Bibik mengambil piring, menyendok nasi dan beberapa lauk. Sesekali Nina menolak yang tidak dia suka. Sebenarnya dia lapar, hanya saja tidak berselera. Oli sakit beneran, Nina kasihan melihatnya. Melihat bik Hasna yang nyerocos terus dari tadi, Nina mengambil inisiatif untuk mencari tahu tentang keluarga Oli. Bukankah kepo tentang pacar sendiri itu harus?
"Bik, ayo makan sekalian," ajak Nina.
Bik Hasna mengibaskan tangannya. Dia duduk di depan Nina membawa gelas yang berisi teh sudah setengahnya. "Saya makan siang sekitar jam satu. Selesai masak tadi, saya makan kue dan ini nih, ngeteh."
Bibik dan Nina tertawa pelan. Dia menyuapkan makanan ke mulutnya. Rasanya sungguh enak buatan bik Hasna. Nina jadi teringat masakan ibunya.
"Enak deh masakannya," puji Nina.
"Alhamdulillah kalau Mbak suka," sahut bik Hasna.
"Bibik kerja di sini udah lama kan? Tahu dong kesukaannya Oli apaan."
"Oh ya sudah lama, sejak mas Oli bayi. Dia itu enggak suka masakan yang bumbunya kuat. Maunya sayur yang bening gitu biasanya," bik Hasna menjelaskan.

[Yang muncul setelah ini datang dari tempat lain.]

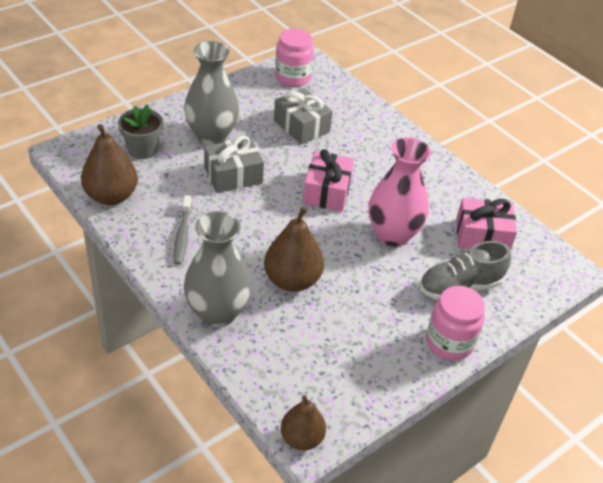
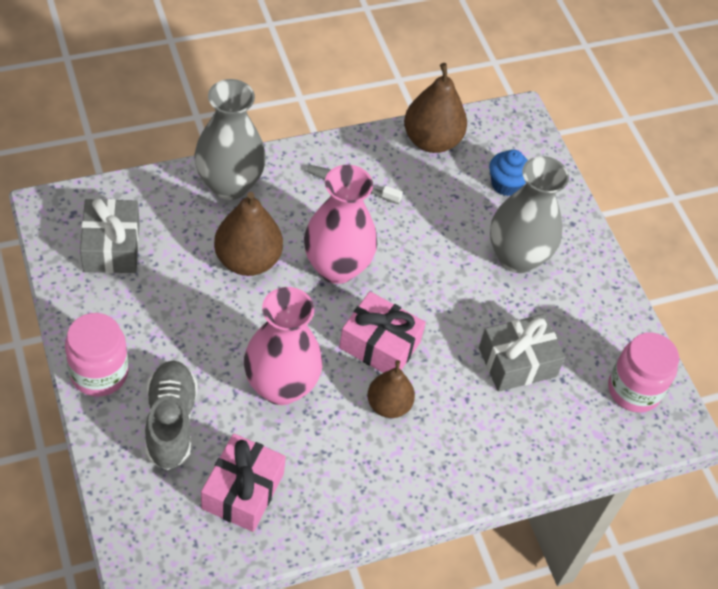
camera: 105 degrees right, 10 degrees up
grey flower pot [118,104,163,159] -> blue cupcake [489,150,528,196]
grey gift [204,135,264,193] -> grey gift moved to [80,198,140,273]
brown pear [281,395,326,450] -> brown pear moved to [367,360,415,418]
none -> pink vase [304,165,377,284]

Sesuai rencana! Jika bibik tahu Oli dari bayi, pasti dia tahu tentang om-nya.
"Hemm pantesan waktu makan nasi uduk bareng saya, dia bilang keasinan," ujar Nina. Mereka berdua tertawa.
"Opa-nya Oli sering ke sini, Bik?" tanya Nina setelah menelan nasi.

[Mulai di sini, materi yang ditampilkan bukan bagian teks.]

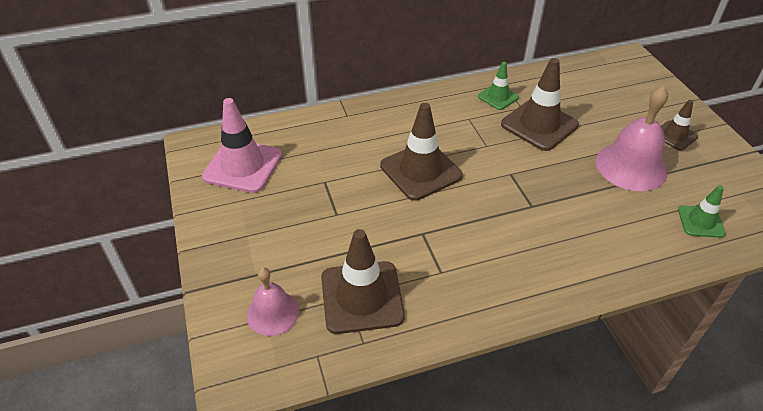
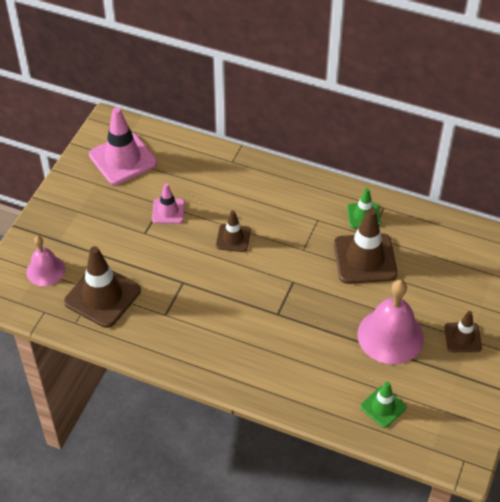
camera: 40 degrees right, 5 degrees up
brown traffic cone [380,103,463,201] -> brown traffic cone [216,211,251,252], size x0.56
none -> pink traffic cone [152,183,185,224]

"Jarang," wajah bik Hasna berubah menjadi muram, lalu dia meneruskan, "pak Her juga terluka dengan meninggalnya pak Hisyam, papanya mas Oli."
"Meninggalnya kenapa sih, bik? Saya taunya cuma nggak punya orang tua aja," tutur Nina.
Nina berusaha santai bertanya. Padahal hatinya cukup trenyuh. Makanan yang ditelannya pun terasa duri. Namun dia paksakan agar suasana ini tidak terkesan seperti introgasi.
KAMU SEDANG MEMBACA
High School Boyfriend
ChickLitKarenina Suwandi baru merasakan cinta di usia dua puluh tiga tahun. Ia jatuh cinta kepada cowok SMA yang berusia lima tahun lebih muda darinya, Oliver Sinatria. Untuk menaklukkan Oliver yang tampan, cool, dan sedikit bad boy, Nina tak hanya menganda...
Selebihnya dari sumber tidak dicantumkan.